For each mutable state variable that may be accessed by more than one thread, all accesses to that variable must be performed with the same lock held. In this case, we say that the variable is guarded by that lock.

The fact that every object has a built-in lock is just a convenience so that you needn't explicitly create lock objects.
Avoid holding locks during lengthy computations or operations at risk of not completing quickly such as network or console I/O.

In general, there is no guarantee that the reading thread will see a value written by another thread on a timely basis, or even at all. In order to ensure visibility of memory writes across threads, you must use synchronization. Unless synchronization is used every time a variable is accessed, it is possible to see a stale value for that variable.

The Java Memory Model requires fetch and store operations to be atomic, but for nonvolatile long and double variables, the JVM is permitted to treat a 64-bit read or write as two separate 32-bit operations. If the reads and writes occur in different threads, it is therefore possible to read a nonvolatile long and get back the high 32 bits of one value and the low 32 bits of another.[3] Thus, even if you don't care about stale values, it is not safe to use shared mutable long and double variables in multithreaded programs unless they are declared volatile or guarded by a lock.

When a field is declared volatile, the compiler and runtime are put on notice that this variable is shared and that operations on it should not be reordered with other memory operations. A read of a volatile variable always returns the most recent write by any thread.

Locking can guarantee both visibility and atomicity; volatile variables can only guarantee visibility.

There's nothing wrong with creating a thread in a constructor, but it is best not to start the thread immediately. Instead, expose a start or initialize method that starts the owned thread. Calling an overrideable instance method (one that is neither private nor final) from the constructor can also allow the this reference to escape.

Since JDBC connections may not be thread-safe, a multithreaded application that uses a global connection without additional coordination is not thread-safe either. By using a ThreadLocal to store the JDBC connection, each thread will have its own connection.

private static ThreadLocal<Connection> connectionHolder
    = new ThreadLocal<Connection>() {
        public Connection initialValue() {
            return DriverManager.getConnection(DB_URL);
        }
    };

public static Connection getConnection() {
    return connectionHolder.get();
}
If you are porting a single-threaded application to a multithreaded environment, you can preserve thread safety by converting shared global variables into ThreadLocals.


An object whose fields are all final may still be mutable, since final fields can hold references to mutable objects.

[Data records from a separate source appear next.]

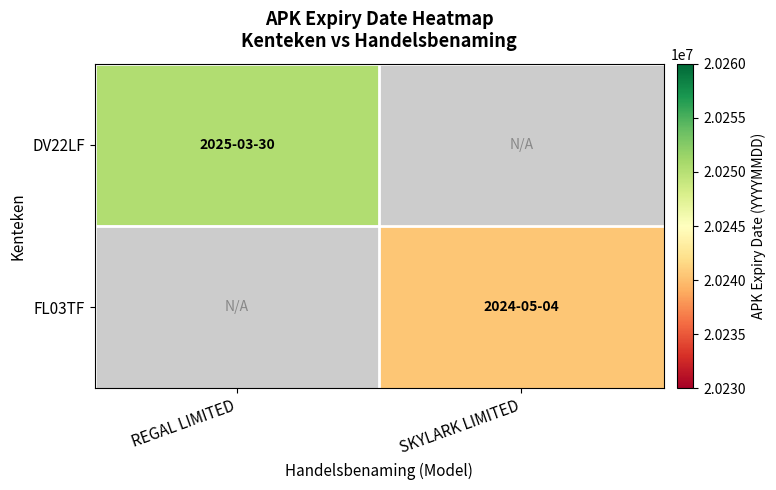

Which series has the largest total across all categories?

DV22LF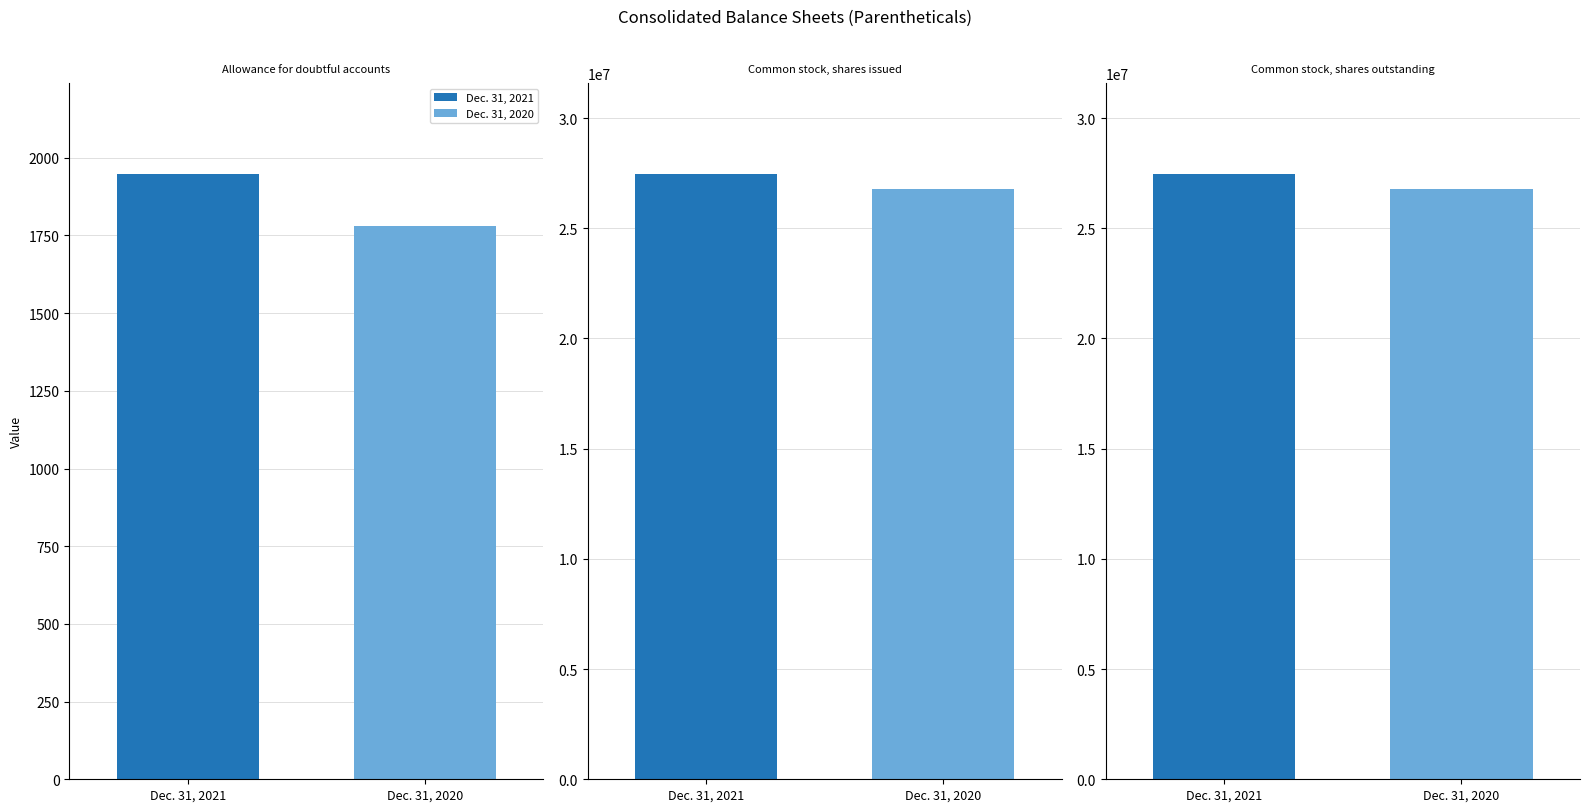

Rank the series by their maximum value, from highest to lowest.

Dec. 31, 2021, Dec. 31, 2020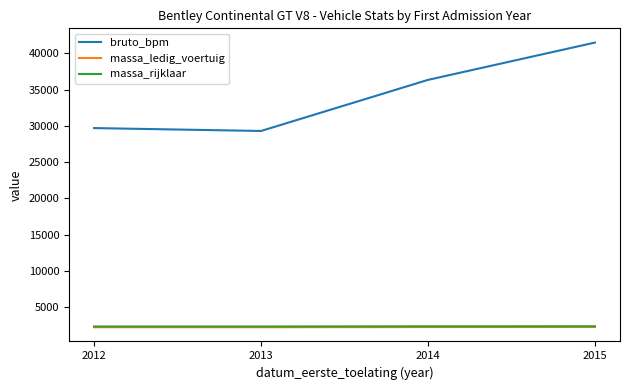

What is the spread (max minus min) of values at 2012?

27421.3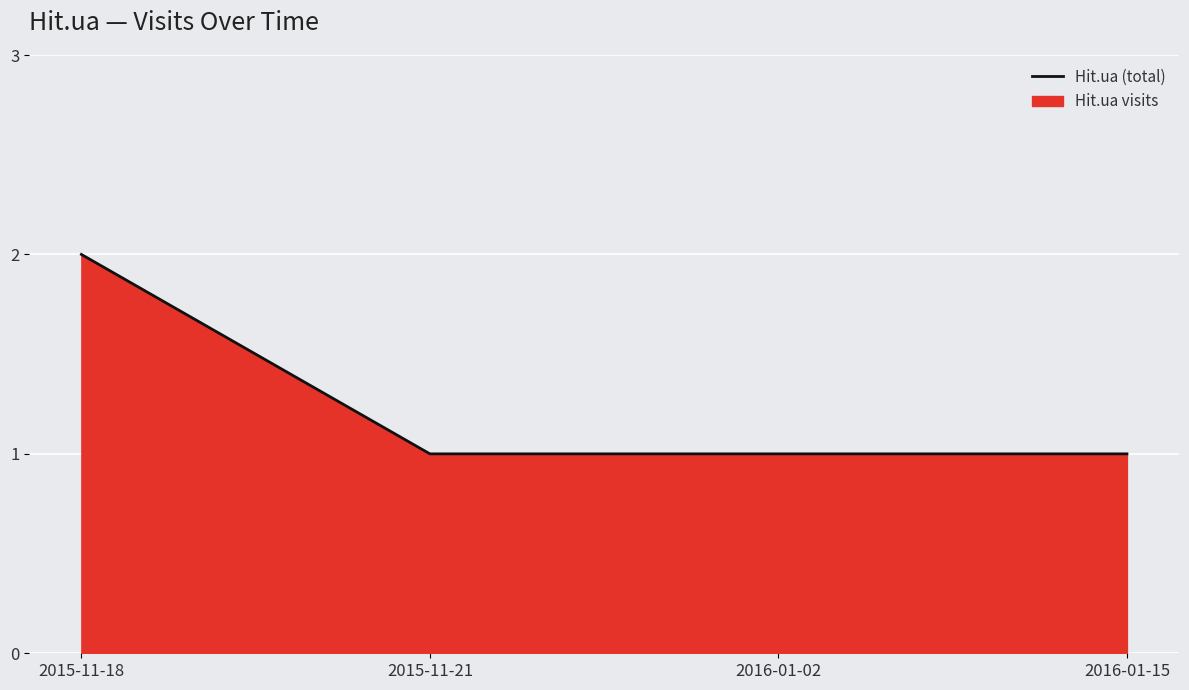

Reading left to right, list all the values displayed in this chart.

2	1	1	1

If the Date values are not modified after they are placed in the Map, then the synchronization in the synchronizedMap implementation is sufficient to publish the Date values safely, and no additional synchronization is needed when accessing them.
public Map<String, Date> lastLogin =
    Collections.synchronizedMap(new HashMap<String, Date>());

Collections.synchronizedXxx factory methods. These classes achieve thread safety by encapsulating their state and synchronizing every public method so that only one thread at a time can access the collection state.


Because it has so many advantages and so few disadvantages compared to Hashtable or synchronizedMap, replacing synchronized Map implementations with ConcurrentHashMap in most cases results only in better scalability. Only if your application needs to lock the map for exclusive access [3] is ConcurrentHashMap not an appropriate drop-in replacement.
CopyOnWriteArrayList is a concurrent replacement for a synchronized List that offers better concurrency in some common situations and eliminates the need to lock or copy the collection during iteration. (Similarly, CopyOnWriteArraySet is a concurrent replacement for a synchronized Set.)